Irwin Mitchell is handling several situations where spouses are required to get authorization from the English Courts to submit a financial relief application in accordance with Matrimonial and Family Proceedings Act of 1984, Part III. Their goal is to address injustices—which are frequently serious—caused by divorce and financial remedy processes occurring in the United Arab Emirates.

Husbands are fast to file for divorce in Dubai once a marriage fails, even when both parties are citizens of the United Kingdom and/or have their place of origin in England. In the United Arab Emirates, clever husbands will file cases under the “Personal Status” system, which derives its legal foundation from conventional Sharia Law ideas.

Sharia Law will take effect if the answering spouses are unaware that there is a provision allowing non-Muslim expatriates to attempt to apply the pertinent laws of their home country—which is in any case not guaranteed.

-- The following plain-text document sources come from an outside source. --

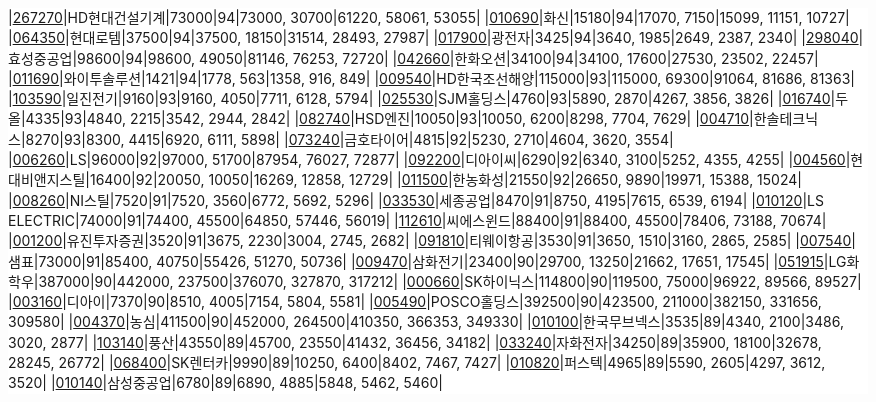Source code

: |[267270](https://finance.daum.net/quotes/A267270)|HD현대건설기계|73000|94|73000, 30700|61220, 58061, 53055|
|[010690](https://finance.daum.net/quotes/A010690)|화신|15180|94|17070, 7150|15099, 11151, 10727|
|[064350](https://finance.daum.net/quotes/A064350)|현대로템|37500|94|37500, 18150|31514, 28493, 27987|
|[017900](https://finance.daum.net/quotes/A017900)|광전자|3425|94|3640, 1985|2649, 2387, 2340|
|[298040](https://finance.daum.net/quotes/A298040)|효성중공업|98600|94|98600, 49050|81146, 76253, 72720|
|[042660](https://finance.daum.net/quotes/A042660)|한화오션|34100|94|34100, 17600|27530, 23502, 22457|
|[011690](https://finance.daum.net/quotes/A011690)|와이투솔루션|1421|94|1778, 563|1358, 916, 849|
|[009540](https://finance.daum.net/quotes/A009540)|HD한국조선해양|115000|93|115000, 69300|91064, 81686, 81363|
|[103590](https://finance.daum.net/quotes/A103590)|일진전기|9160|93|9160, 4050|7711, 6128, 5794|
|[025530](https://finance.daum.net/quotes/A025530)|SJM홀딩스|4760|93|5890, 2870|4267, 3856, 3826|
|[016740](https://finance.daum.net/quotes/A016740)|두올|4335|93|4840, 2215|3542, 2944, 2842|
|[082740](https://finance.daum.net/quotes/A082740)|HSD엔진|10050|93|10050, 6200|8298, 7704, 7629|
|[004710](https://finance.daum.net/quotes/A004710)|한솔테크닉스|8270|93|8300, 4415|6920, 6111, 5898|
|[073240](https://finance.daum.net/quotes/A073240)|금호타이어|4815|92|5230, 2710|4604, 3620, 3554|
|[006260](https://finance.daum.net/quotes/A006260)|LS|96000|92|97000, 51700|87954, 76027, 72877|
|[092200](https://finance.daum.net/quotes/A092200)|디아이씨|6290|92|6340, 3100|5252, 4355, 4255|
|[004560](https://finance.daum.net/quotes/A004560)|현대비앤지스틸|16400|92|20050, 10050|16269, 12858, 12729|
|[011500](https://finance.daum.net/quotes/A011500)|한농화성|21550|92|26650, 9890|19971, 15388, 15024|
|[008260](https://finance.daum.net/quotes/A008260)|NI스틸|7520|91|7520, 3560|6772, 5692, 5296|
|[033530](https://finance.daum.net/quotes/A033530)|세종공업|8470|91|8750, 4195|7615, 6539, 6194|
|[010120](https://finance.daum.net/quotes/A010120)|LS ELECTRIC|74000|91|74400, 45500|64850, 57446, 56019|
|[112610](https://finance.daum.net/quotes/A112610)|씨에스윈드|88400|91|88400, 45500|78406, 73188, 70674|
|[001200](https://finance.daum.net/quotes/A001200)|유진투자증권|3520|91|3675, 2230|3004, 2745, 2682|
|[091810](https://finance.daum.net/quotes/A091810)|티웨이항공|3530|91|3650, 1510|3160, 2865, 2585|
|[007540](https://finance.daum.net/quotes/A007540)|샘표|73000|91|85400, 40750|55426, 51270, 50736|
|[009470](https://finance.daum.net/quotes/A009470)|삼화전기|23400|90|29700, 13250|21662, 17651, 17545|
|[051915](https://finance.daum.net/quotes/A051915)|LG화학우|387000|90|442000, 237500|376070, 327870, 317212|
|[000660](https://finance.daum.net/quotes/A000660)|SK하이닉스|114800|90|119500, 75000|96922, 89566, 89527|
|[003160](https://finance.daum.net/quotes/A003160)|디아이|7370|90|8510, 4005|7154, 5804, 5581|
|[005490](https://finance.daum.net/quotes/A005490)|POSCO홀딩스|392500|90|423500, 211000|382150, 331656, 309580|
|[004370](https://finance.daum.net/quotes/A004370)|농심|411500|90|452000, 264500|410350, 366353, 349330|
|[010100](https://finance.daum.net/quotes/A010100)|한국무브넥스|3535|89|4340, 2100|3486, 3020, 2877|
|[103140](https://finance.daum.net/quotes/A103140)|풍산|43550|89|45700, 23550|41432, 36456, 34182|
|[033240](https://finance.daum.net/quotes/A033240)|자화전자|34250|89|35900, 18100|32678, 28245, 26772|
|[068400](https://finance.daum.net/quotes/A068400)|SK렌터카|9990|89|10250, 6400|8402, 7467, 7427|
|[010820](https://finance.daum.net/quotes/A010820)|퍼스텍|4965|89|5590, 2605|4297, 3612, 3520|
|[010140](https://finance.daum.net/quotes/A010140)|삼성중공업|6780|89|6890, 4885|5848, 5462, 5460|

In some cases, the husband is automatically granted “custody” of the children if they are older than a particular age, which frequently has disastrous effects on both the mother and the kids. Situations when the mother has custody of the kid or children until a given age and then the children must transfer to their father’s custody might be much worse. When a boy becomes eleven and a girl turns thirteen, women lose their claim to custody of their children.

When a divorce occurs and assets are kept solely in the husband’s name, British women residing in Dubai frequently find themselves without a place to live. It is illegal for women to engage in physical relationships with third parties, and as a result, many are rendered incapable of working.

From a financial perspective, the Dubai Court lacks the authority to issue rulings favoring the wife concerning assets like as automobiles, bank accounts, pensions, or real estate held solely in the husband’s name.

The wife’s rights are restricted to fixed-term maintenance and small sums of “marriage compensation.” She wouldn’t be eligible for further rewards to help with housing, transportation, and childcare expenses until she was granted custody of the kids.


Because supplemental provision here in England is far from guaranteed, it is crucial that women, in particular, moving to countries like Dubai, do so with their eyes open and with appropriate legal advice, ideally before they go but also immediately upon divorce – both here and in the UAE jurisdiction.

Faith organizations all throughout the world have long attempted, with differing degrees of success, to give legal weight to religious values that affect their adherents’ everyday lives.

One of the most notable instances of this may be the growing significance of Islamic financing. Financial arrangements that are kosher with Shariah and uphold the fundamental premise of not requiring consumers to pay interest while enabling banks to generate a profit are now very prevalent, not just in the Islamic world but even in other countries like England.

Today, a wide range of goods are accessible to Muslims so they can buy a home in accordance with their religious views. Non-Muslims also frequently look for these products when they don’t have access to other suitable financing choices.

For banks and customers alike, financing English residential real estate using Shariah financial arrangements entails a number of legal risks and challenges, but they may thankfully be avoided or lessened with the appropriate guidance and strategy.

The “Diminishing Musharaka” product is one kind of Islamic-compliant financing option for the acquisition of residential real estate that is offered in the UK market. In essence, the bank and the client are in a partnership or “joint venture” together. Following the acquisition of the property in the bank’s name, the client is given a lease that allows them to utilize the space. The customer’s leasehold interest will often be billed to the bank as well.